In this article, I will go over the use of some chess theory in any sort of capture point maps.
In chess, every top player has a variation of an opening. They look to develop their pieces and have an initial game plan to move themselves into the mid-game. Just like chess, a structured Overwatch team will have an initial opening. We will define an opening in Overwatch as the initial team comp and path to point a team decides on. Their opening might have to change due to the other teams defensive opening, but their goal is to develop all of their players to be able to make a play on point effectively.
(image from Kingsrow.uk)
Openings can counter other openings and put a team into a bad spot for the mid-game. A great example is the recent Lunatic-Hai (attacking) vs. Kongdoo Panthera on Volskaya.
Lunatic-Hai started off with a pick, hoping to corral a three-tank from Kongdoo and use a damage boosted Widow to gain a numbers advantage. Kongdoo, knowing that Lunatic-Hai likes to play Zen on short maps with a Soldier 76 on offense, played a defensive full-dive comp with a cheeky Sombra. Lunatic-Hai lost their Widow and 76, and then switched to the dive comp.
Note: Up until the start of the initial fight, a team is in their opening.
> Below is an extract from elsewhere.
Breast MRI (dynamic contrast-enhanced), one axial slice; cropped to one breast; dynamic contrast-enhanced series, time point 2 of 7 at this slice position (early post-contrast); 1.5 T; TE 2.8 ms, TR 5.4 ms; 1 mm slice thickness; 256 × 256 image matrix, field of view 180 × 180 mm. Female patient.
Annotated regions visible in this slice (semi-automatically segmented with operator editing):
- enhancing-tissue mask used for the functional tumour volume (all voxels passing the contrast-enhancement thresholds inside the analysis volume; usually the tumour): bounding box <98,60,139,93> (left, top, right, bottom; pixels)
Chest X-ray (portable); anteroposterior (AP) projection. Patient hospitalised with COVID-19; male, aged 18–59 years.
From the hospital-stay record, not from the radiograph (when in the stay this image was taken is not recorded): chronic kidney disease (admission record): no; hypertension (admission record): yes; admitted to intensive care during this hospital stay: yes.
Once bullets start to get traded, the teams enter the middlegame.
Chess’ middlegame is known as the least developed portion of the game. In Overwatch, this is when a team starts to adapt to what their opponents are doing and can set up a better plan than their initial opening. Pieces and heroes will have different values at this part of the game. How can we use this theory in a situation?
(image from Kingsrow.uk)
Let’s take Reinhardt, DVA, and Lucio defending on top of hotel on Numbani. The attacking team is going up short to push top of hotel. Let’s say we know the defending Rein has more ult charge then the attacking Rein. The attacking Rein can look for a point-blank charge onto defensive Rein and get a 1 for 1 trade. The value has shifted dramatically on this trade because of three things: The defending team lost a higher valued character, the attacking Rein will gain value because he can get back to point faster, and he can gain positioning on top of hotel if he wants.
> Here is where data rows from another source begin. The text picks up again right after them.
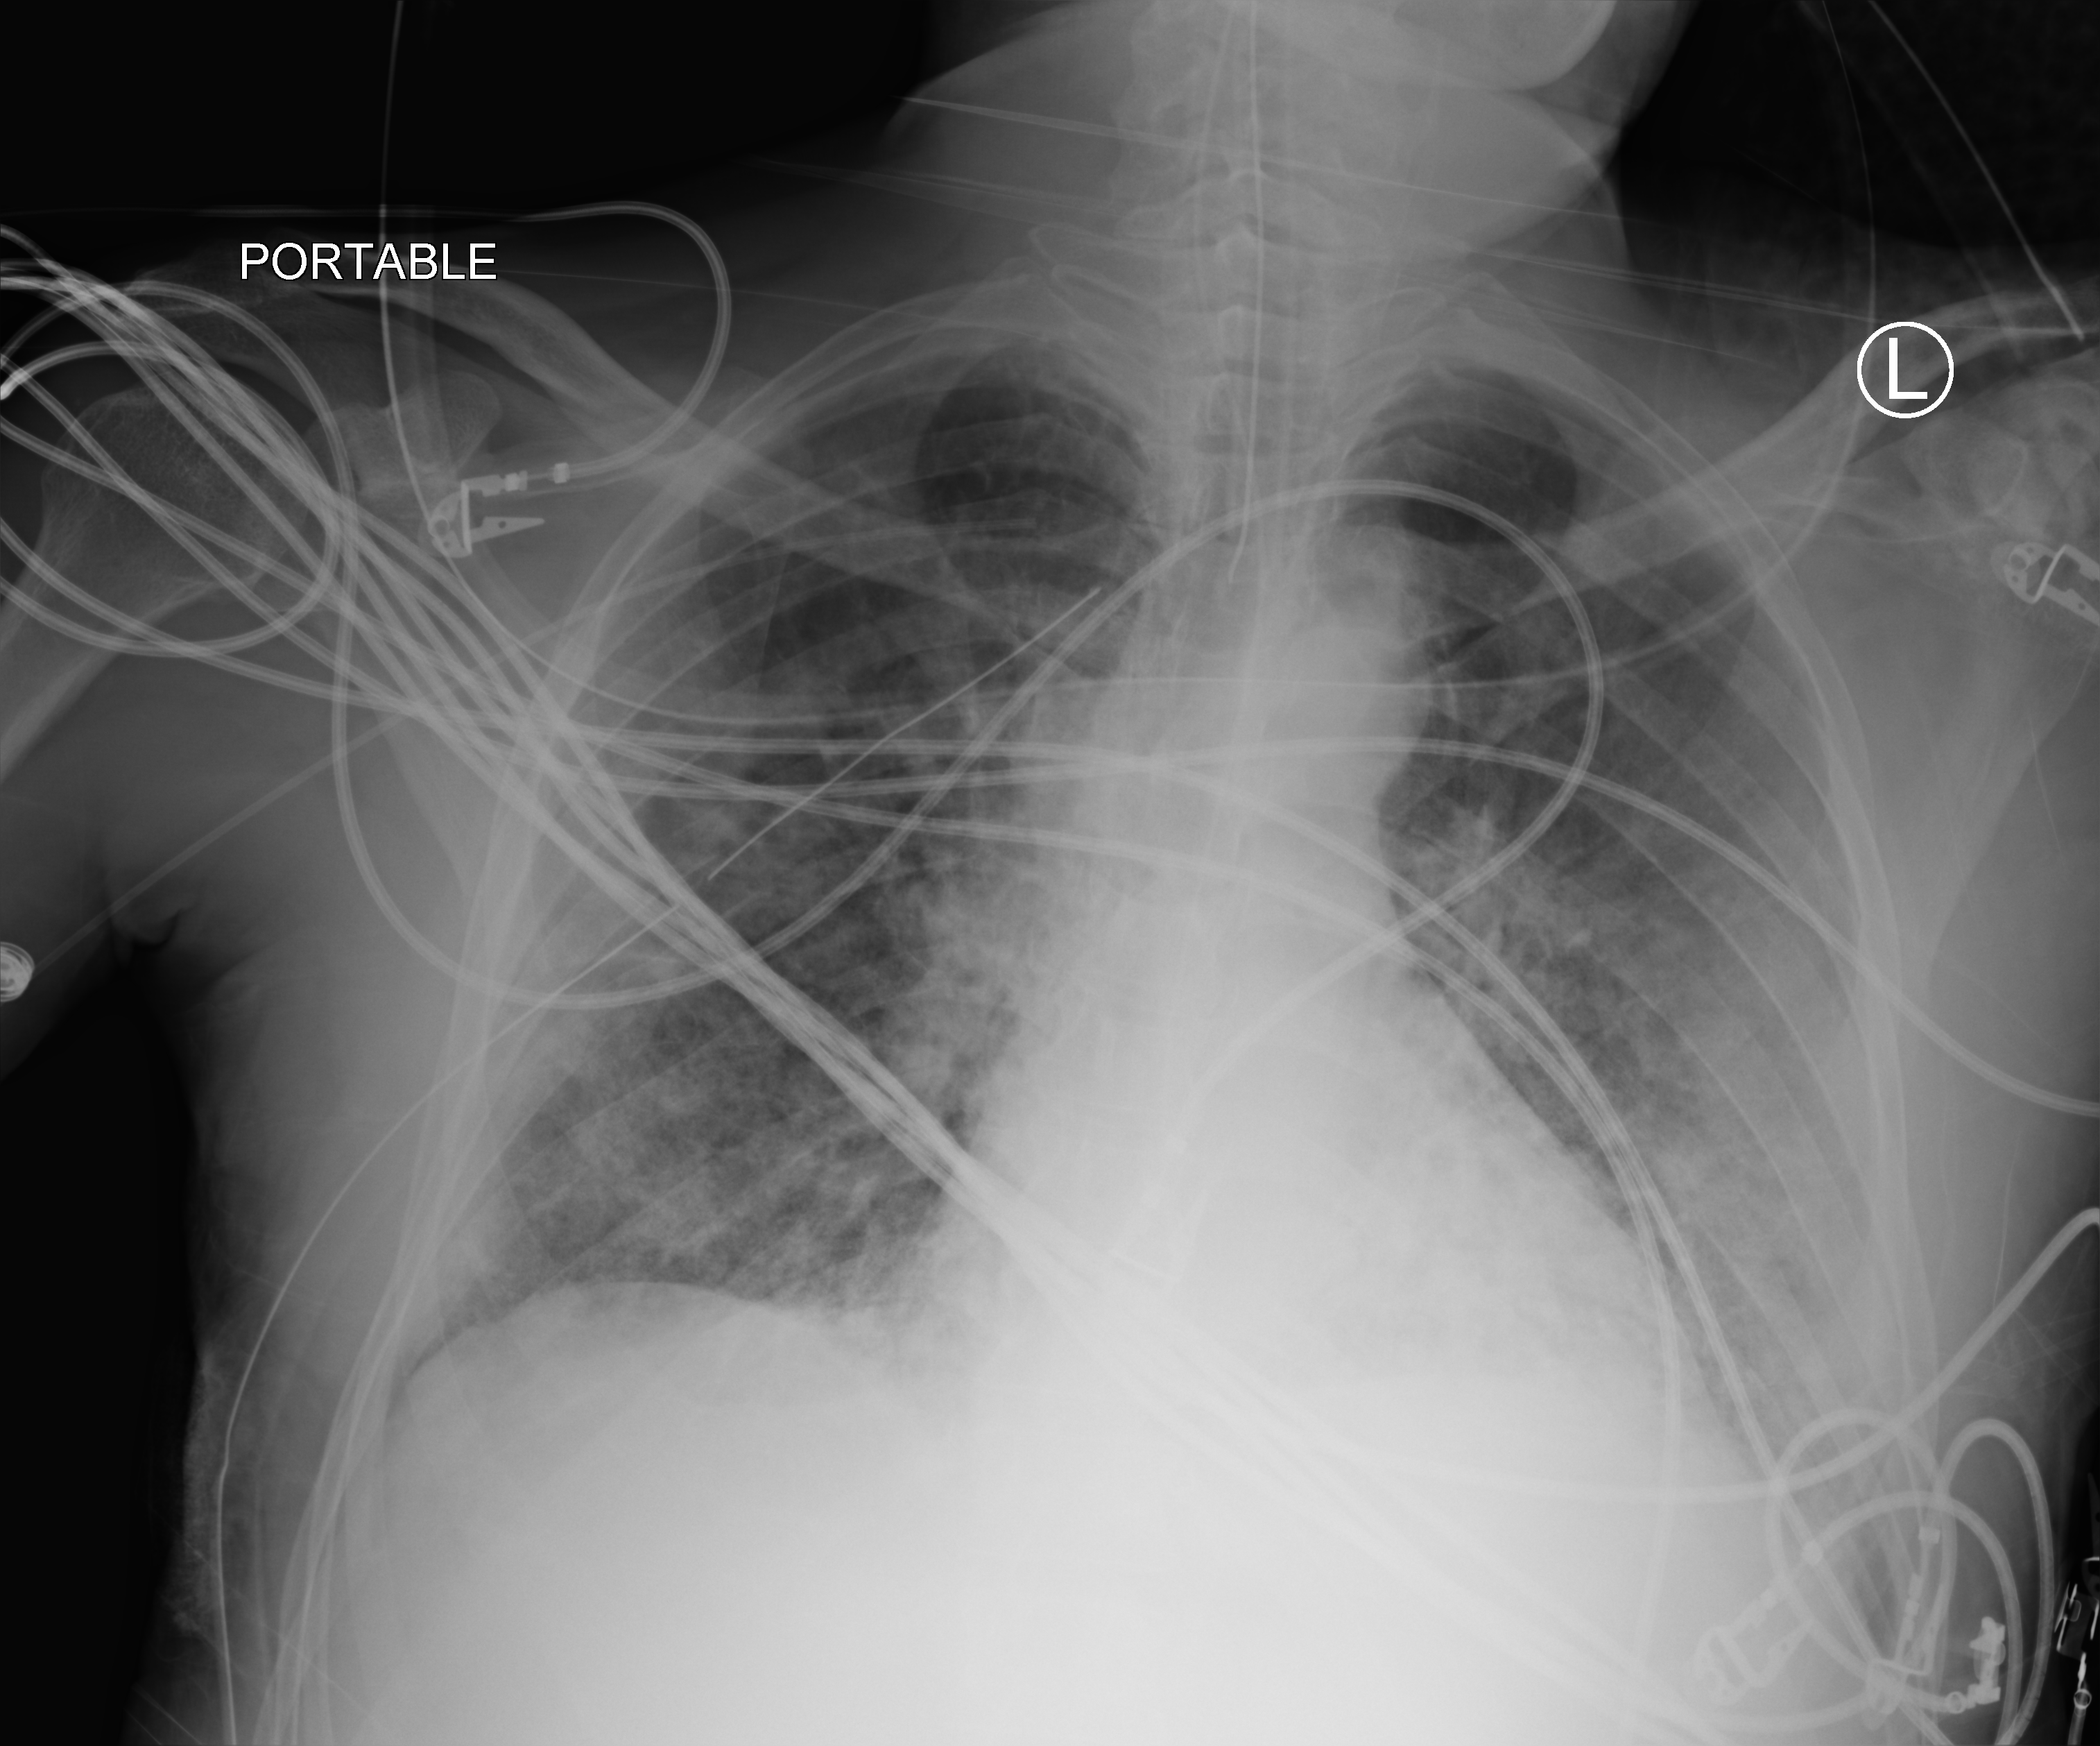
Portable chest radiograph, anteroposterior (AP) projection. Patient hospitalised with COVID-19; male, aged 18–59 years.
From the hospital-stay record, not from the radiograph (when in the stay this image was taken is not recorded): mechanically ventilated during this hospital stay: yes.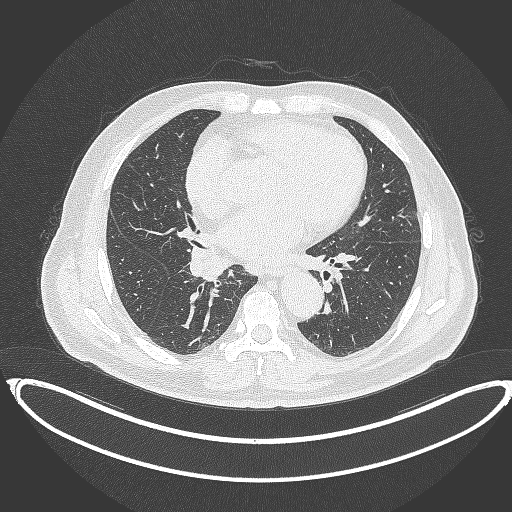
Chest CT, one axial slice; position 194 of 387 along the scan axis; reconstruction kernel B70f; 120 kVp; lung window (W 1500 / L -600 HU); 1 mm slice thickness; 512 × 512 image matrix. Patient: male, 61 years. From the clinical record (not read from this slice): clinical TNM (as recorded): T1b N1 M0.
Annotated regions visible in this slice (rectangle marked by the reading radiologist):
- lung tumour (recorded histology: squamous cell carcinoma): bounding box <188,246,238,282> (left, top, right, bottom; pixels)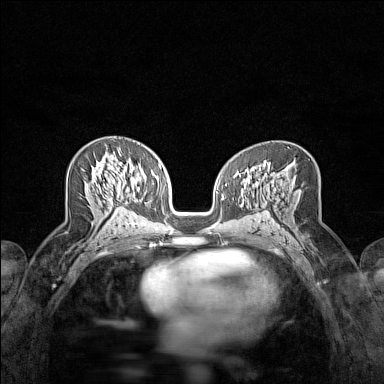
Breast MRI (dynamic contrast-enhanced), one axial slice; position 80 of 160 along the scan axis; dynamic contrast-enhanced series, time point 2 of 7 at this slice position (early post-contrast); 1.5 T; TE 1.8 ms, TR 5 ms; 1 mm slice thickness; 384 × 384 image matrix, field of view 280 × 280 mm. Female patient.
Structures marked on this image (semi-automatically segmented with operator editing):
- enhancing-tissue mask used for the functional tumour volume (all voxels passing the contrast-enhancement thresholds inside the analysis volume; usually the tumour): bounding box (x1, y1, x2, y2) in pixels: (96, 149, 122, 208)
In the middlegame, a team is setting themselves up for the big attack to end the game on either the second capture point or the last payload checkpoint. This could involve strategies such as dry pushes, switching of resources, and many other examples. Once they feel they can end the game, they move to the endgame.
Just like the endgame in chess, one team is going to have more resources than the other during the final moments of the game. Chess has theoretical endings, such as rook and bishop versus rook, queen versus rook, queen versus rook and pawn, and rook and pawn versus rook. Overwatch has its own theoretical endings such as Nano-Rein with hammer, Nano-Hog, Beyblade, and literally anything with Graviton surge. After those combos have been set up in middlegame, a team proceeds to close out the game with those major resources.
(image from i.ytimg.com)
Chess theories were written regarding how the game should be played in these different phases, with the main emphasis on the opening and endgame. The concept is similar for Overwatch and very easy to understand. What should you take back to your team with this discussion on theory?
Opening: Have a game plan and a good composition.
Middlegame: Trade resources and set up to finish out the game.
Endgame: Use your ult combos you previously have set up to end the game.
Sitting down and analyzing all these phases of the game separately will improve your structured team a good amount. If your team gets snowballed, go back to your mid-game and see what could have happened differently. If you stopped a team on their initial push, go back and look at their opening compared to your defensive opening.
Theories are what form structure, a meta, and strategies to a game. When EnVyUs was running their double sniper comp on the first point of King’s Row, they had a theory that it was a strong opening and did what they needed. Meta Athena has their theory that Mei should be valued higher for her ability to create positioning value with her wall. If you have a feeling about something, come up with the theory and then play it. All theories at some point are just speculation, until you act on them.